Rafael Moro Martins/Colaboração para o UOL, em Curitiba
Leonardo Benassatto/Futura Press/Folhapress
O juiz federal Sergio Moro declarou nesta sexta-feira (3) a "extinção da punibilidade" de Marisa Letícia Lula da Silva, mulher do ex-presidente Luiz Inácio Lula da Silva, morta em fevereiro. No mesmo despacho, Moro marcou data para que Lula seja interrogado como acusado no dia 3 de maio, em Curitiba.
Marisa Letícia era ré em dois processos da operação Lava Jato desde setembro passado. Segundo a Polícia Federal, ela e o ex-presidente foram "beneficiários de vantagens ilícitas" na reforma de um apartamento triplex no Guarujá, litoral paulista, pela empreiteira OAS, e na guarda de bens do em um guarda-volumes. O casal sempre negou as acusações.

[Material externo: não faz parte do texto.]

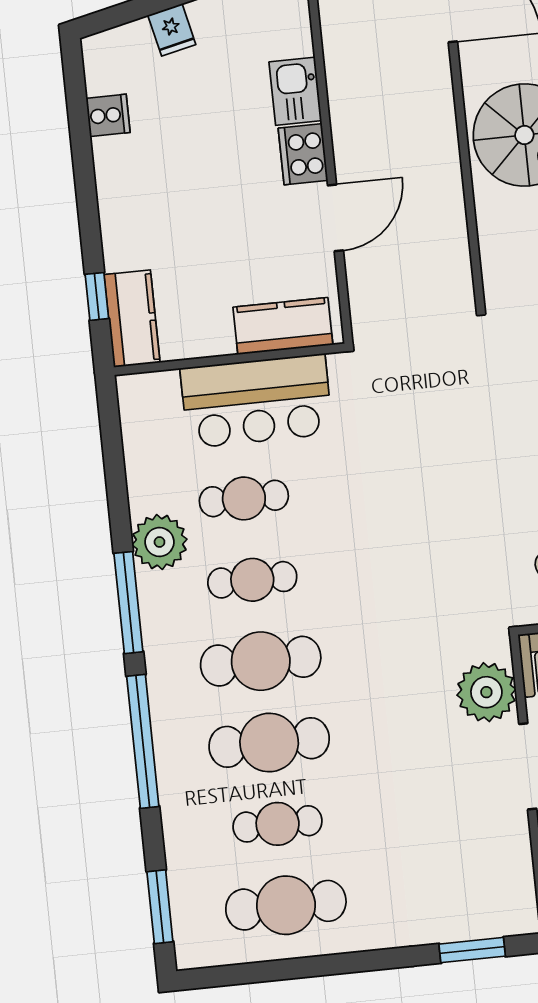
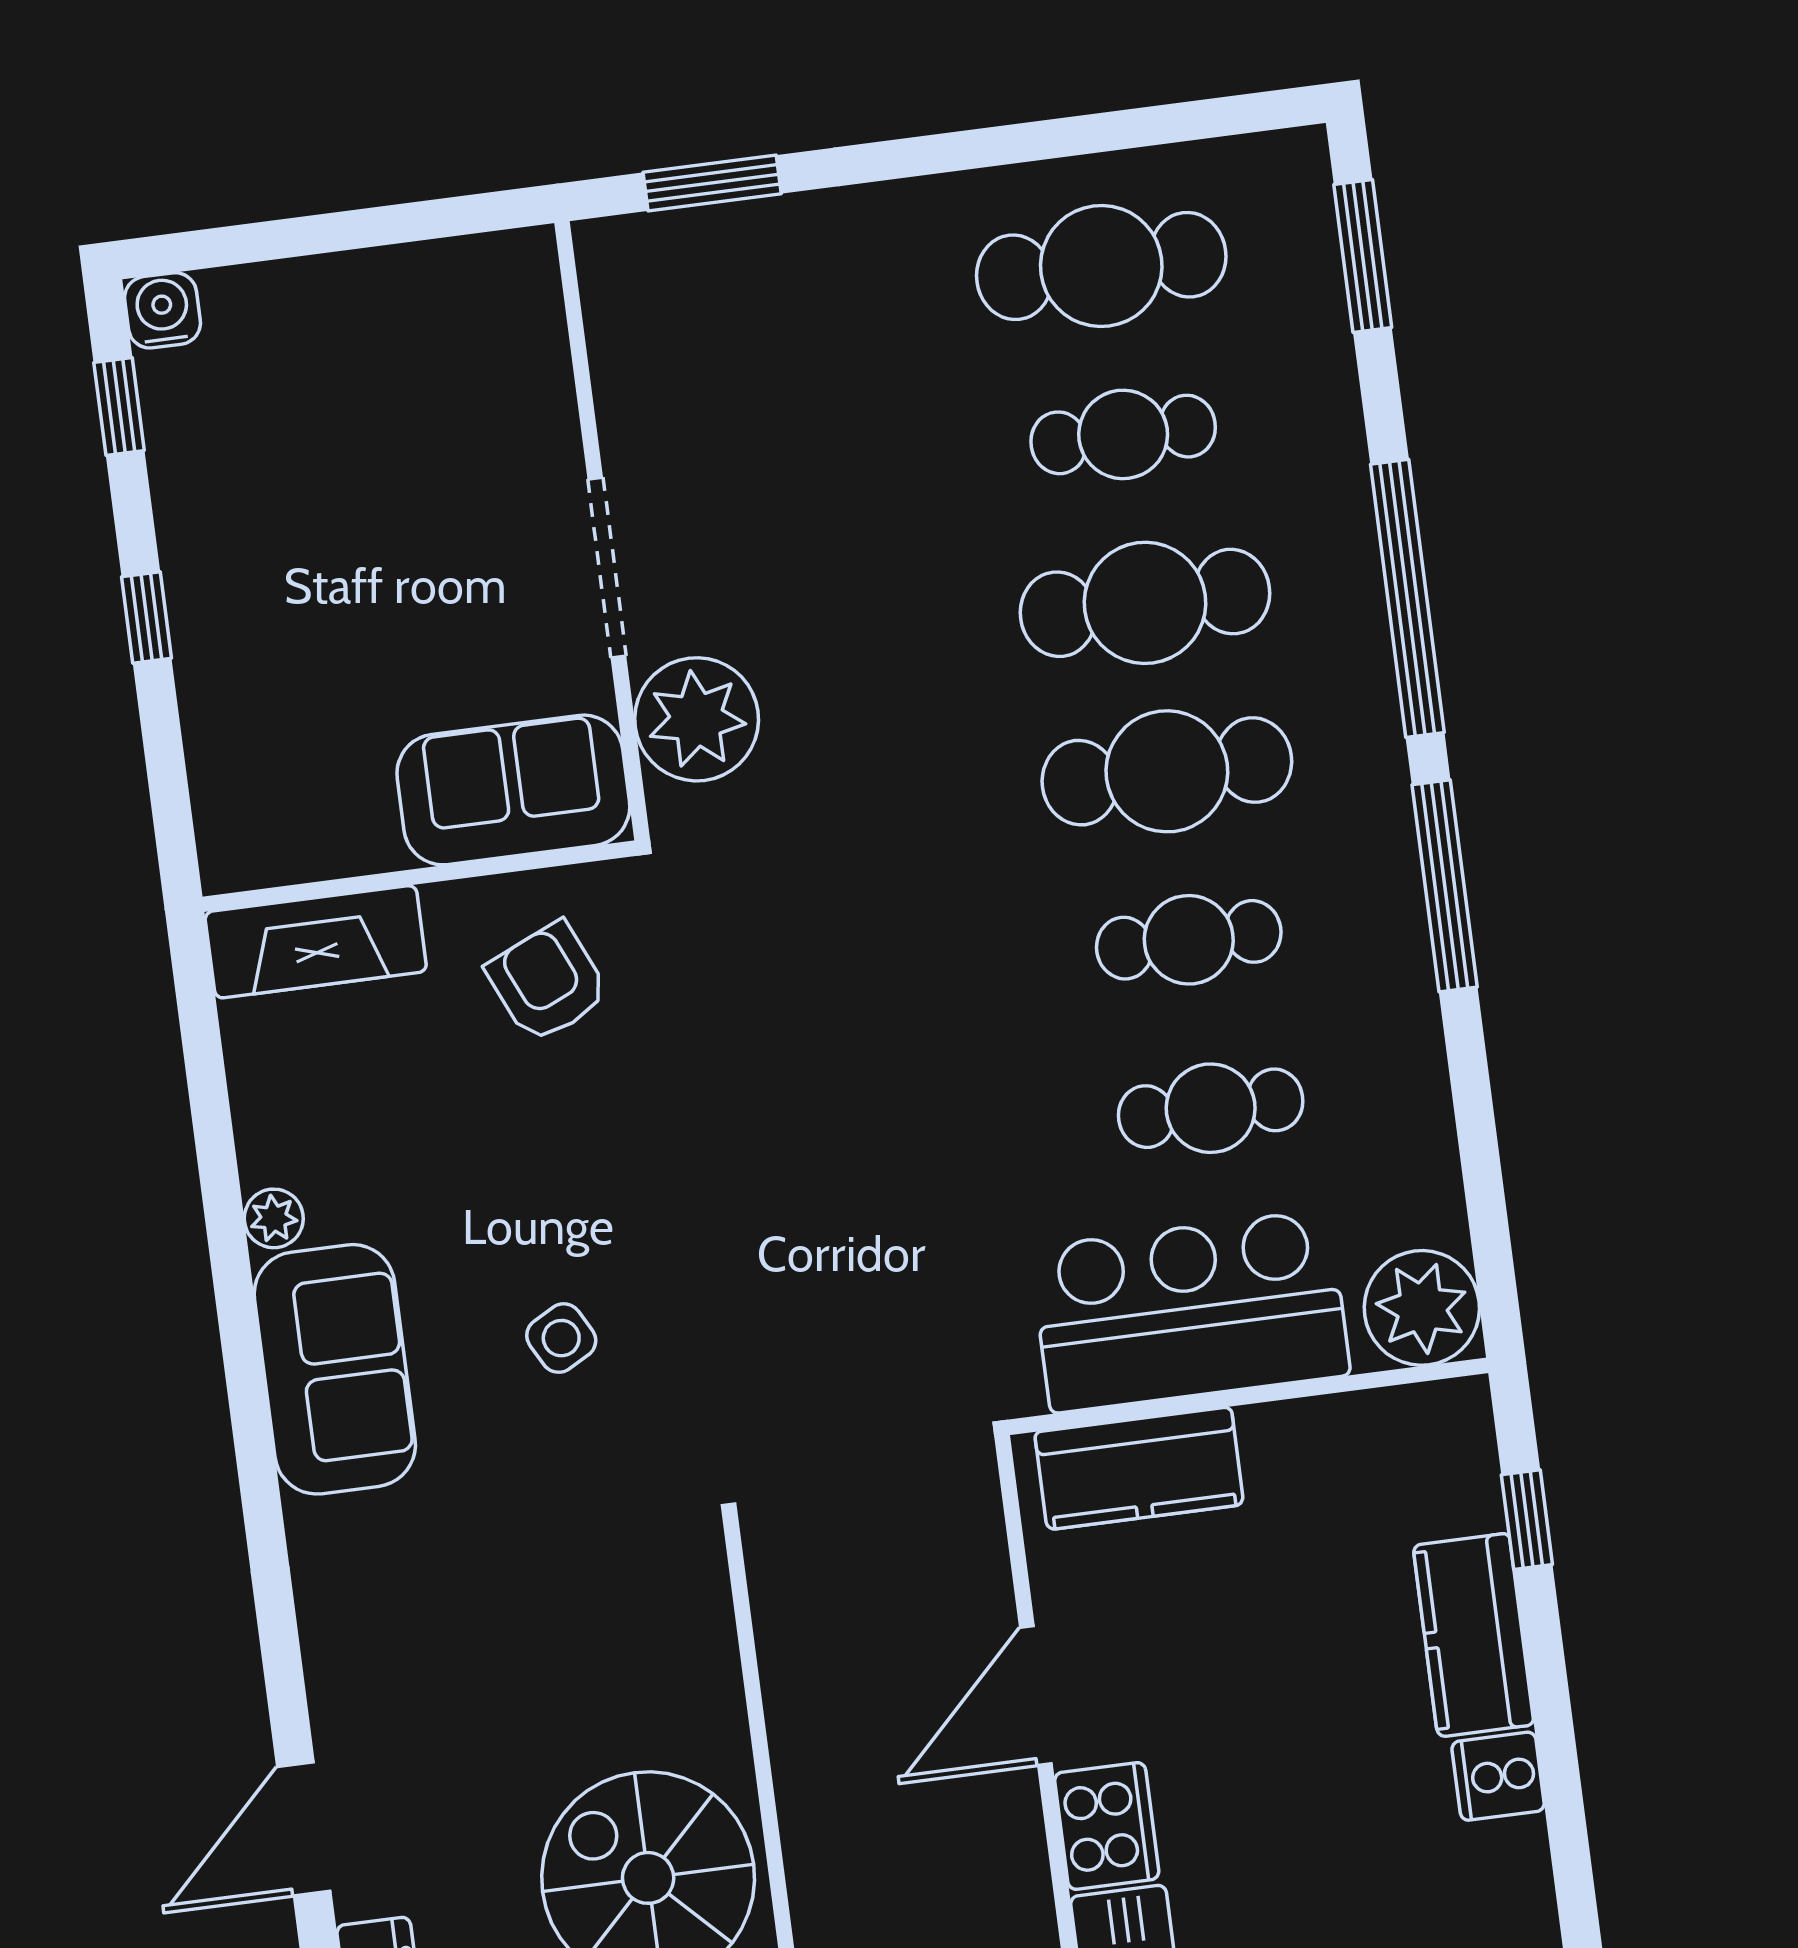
cooker: (108, 115) -> (1498, 1776), moved
kitchen counter: (132, 319) -> (1473, 1635), moved
plant: (159, 542) -> (1422, 1308), moved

A decisão de Moro, porém, não agradou à defesa de Marisa Letícia, que desejava a absolvição sumária da ex-primeira-dama. Para os advogados, com isso "o juiz de primeira instância lotado na 13ª Vara Federal Criminal de Curitiba afronta a lei."
"A lei dispõe expressamente que o óbito deve motivar a extinção da punibilidade e, ainda, a absolvição sumária do acusado. Depois de cometer diversas ilegalidades contra D. Marisa, como foi o caso da divulgação de conversas privadas que ela manteve com um de seus filhos, agora afronta a sua memória deixando de absolvê-la sumariamente, como determina, de forma expressa, a legislação", diz nota assinada por Cristiano Zanin Martins e Roberto Teixeira, advogados da família de Lula.
A decisão
"A defesa de Marisa Letícia Lula da Silva comunicou o óbito da cliente (...), requerendo a absolvição sumária em decorrência da extinção da punibilidade. (...) Pela lei e pela praxe, cabe, diante do óbito, somente o reconhecimento da extinção da punibilidade, sem qualquer consideração quanto à culpa ou inocência do acusado falecido em relação à imputação", escreve Moro em decisão publicada no início da tarde.